Return all lines in the data where the string "Bags" can be found.

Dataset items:
────────

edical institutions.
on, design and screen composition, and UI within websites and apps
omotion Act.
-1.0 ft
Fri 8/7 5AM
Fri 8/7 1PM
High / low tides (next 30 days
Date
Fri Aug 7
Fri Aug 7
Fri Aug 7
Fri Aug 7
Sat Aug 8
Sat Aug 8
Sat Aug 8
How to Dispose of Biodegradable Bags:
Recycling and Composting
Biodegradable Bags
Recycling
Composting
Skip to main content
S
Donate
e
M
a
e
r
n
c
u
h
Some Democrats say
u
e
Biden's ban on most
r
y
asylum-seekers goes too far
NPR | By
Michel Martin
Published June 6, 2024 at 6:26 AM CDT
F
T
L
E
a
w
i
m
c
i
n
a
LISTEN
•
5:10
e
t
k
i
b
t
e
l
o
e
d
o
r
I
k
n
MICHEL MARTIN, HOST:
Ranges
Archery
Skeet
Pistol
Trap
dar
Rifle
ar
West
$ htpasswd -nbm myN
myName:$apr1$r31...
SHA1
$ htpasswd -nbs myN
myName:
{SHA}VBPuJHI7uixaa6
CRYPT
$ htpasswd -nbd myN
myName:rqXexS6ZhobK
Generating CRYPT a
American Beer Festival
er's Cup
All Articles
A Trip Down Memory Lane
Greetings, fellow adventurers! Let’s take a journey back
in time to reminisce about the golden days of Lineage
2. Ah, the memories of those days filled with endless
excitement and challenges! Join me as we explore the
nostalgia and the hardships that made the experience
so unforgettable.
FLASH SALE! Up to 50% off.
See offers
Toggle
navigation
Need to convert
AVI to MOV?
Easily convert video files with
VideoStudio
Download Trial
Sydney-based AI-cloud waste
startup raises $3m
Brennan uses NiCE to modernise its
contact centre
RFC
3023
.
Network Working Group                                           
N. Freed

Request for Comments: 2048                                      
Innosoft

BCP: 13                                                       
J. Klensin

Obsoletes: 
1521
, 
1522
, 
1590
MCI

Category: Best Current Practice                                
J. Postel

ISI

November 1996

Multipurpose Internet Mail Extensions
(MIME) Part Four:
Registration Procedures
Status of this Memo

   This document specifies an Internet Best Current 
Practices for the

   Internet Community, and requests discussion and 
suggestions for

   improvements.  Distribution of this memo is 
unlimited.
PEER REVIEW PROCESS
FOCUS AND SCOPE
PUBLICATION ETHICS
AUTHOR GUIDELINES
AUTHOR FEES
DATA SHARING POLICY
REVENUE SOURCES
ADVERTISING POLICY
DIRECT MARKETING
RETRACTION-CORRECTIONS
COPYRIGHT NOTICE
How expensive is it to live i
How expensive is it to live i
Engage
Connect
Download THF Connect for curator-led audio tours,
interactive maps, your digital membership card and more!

────────

**Worked solution:**
How to Dispose of Biodegradable Bags:
Biodegradable Bags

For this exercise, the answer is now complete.